In the interesting case of Indcondo Building Corporation v. Sloan, released July 18, 2012, the Ontario Court of Appeal dealt with a situation in which a couple attempted to use the bankruptcy process to avoid an action attacking the husband’s transfer of his matrimonial home to his wife as a fraudulent conveyance.
In 2001, Indcondo Building Corporation obtained a judgment against one David Sloan for about $8 million. After obtaining the judgment, Indcondo found out that Mr. Sloan had transferred title to his home to his wife about 45 days after having been served with the Statement of Claim issued by Indcondo.
A couple attempted to use the bankruptcy process to avoid an action attacking the husband’s transfer of his matrimonial home to his wife as a fraudulent conveyance.
As a result, in 2002, Indcondo sued the Sloans to set aside that transfer as a fraudulent conveyance.
Two years later, Mr. Sloan declared bankruptcy. That had the effect of bringing Indcondo’s action to a halt.
Shortly thereafter, Indcondo asked the Trustee in Bankruptcy whether or not he planned to continue the attack on the conveyance of the matrimonial home. The Trustee indicated that because the estate had no money, any such action would have to be undertaken by Mr. Sloan’s creditors.
In 2005, Mr. Sloan was discharged from bankruptcy. The conveyance was not raised as an issue in the discharge proceeding.
In 2006, Indcondo obtained an Order from the Registrar in Bankruptcy authorizing Indcondo to proceed with an action against the Sloans to set aside the transaction. That Order was made pursuant to a section of the Bankruptcy and Insolvency Act that permits creditors to proceed on their own behalf and for the benefit of all creditors contributing towards the costs of the action, to advance a cause of action that the Trustee could have advanced.
Having obtained that Order, Indcondo commenced a new action against the Sloans. The Sloans then brought a motion to stay the new action as an abuse of process.
The Sloans were successful in motions court. The motions judge found that the action was really a collateral attack on the discharge Order and could not succeed because the underlying debt owed to Indcondo had been released upon Mr. Sloan’s discharge from bankruptcy.
To summarize, Indcondo sued Mr. Sloan and obtained a sizeable judgment. Indcondo was unable to collect on it because Mr. Sloan went bankrupt with no assets. One of the reasons he had no assets was that he had transferred title to his matrimonial home to his wife. As far as the motions court judge was concerned, Indcondo had no right to pursue Mr.
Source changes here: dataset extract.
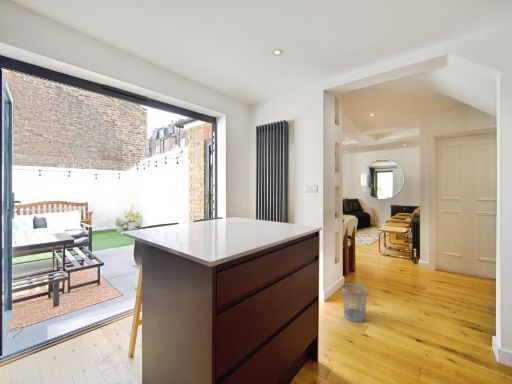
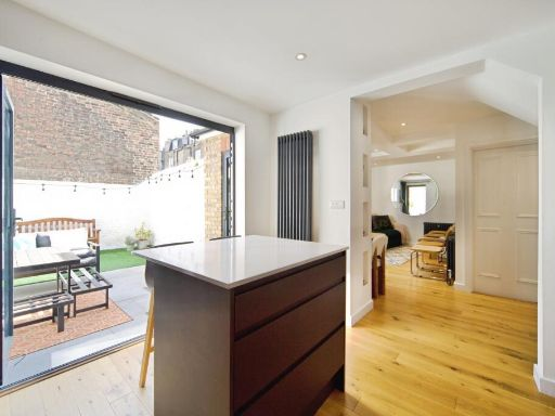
- wastebasket [341,282,368,323]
Sloan with respect to that transaction because of the bankruptcy. Having sued him once, it was not permitted to sue him again.
The Court of Appeal did not agree. The Court of Appeal pointed out that the claims now being advanced by Indcondo were not the same as those that it had advanced earlier. In the earlier action, Indcondo sued on its own behalf. The new action was brought by Indcondo to assert a claim belonging the Trustee, and on behalf of all creditors.
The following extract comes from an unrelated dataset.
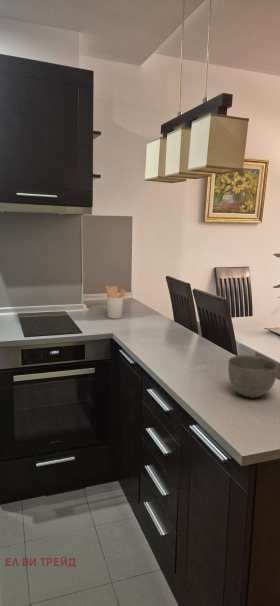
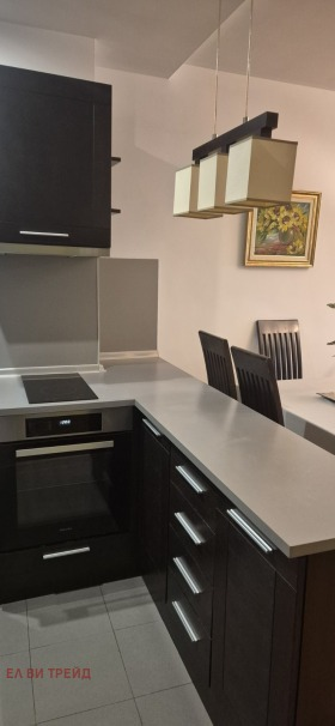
- bowl [227,354,279,399]
- utensil holder [105,285,127,320]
What the Court of Appeal did not mention is that actions to set aside fraudulent conveyances are always deemed to have been brought on behalf of all creditors, and not only on behalf of the creditor named as the Plaintiff. This may not have been raised before the Court.
In any event, as a practical matter, the distinction was not significant. It appears that Indcondo was the only party interested in funding the litigation, and as a result, Indcondo was the only party that stood to benefit from success in the new action. Technically, however, because Indcondo was not bringing the new action in its personal capacity but rather stood in the shoes in the Trustee in doing so, the new action was not affected by the discharge Order and did not constitute an abuse of process. Accordingly, the new action was permitted to proceed.
This is an example of the Court of Appeal refusing to permit individuals who may have entered into a fraudulent conveyance transaction from using the bankruptcy rules to avoid liability by insulating the conveyed asset from attack by legitimate creditors.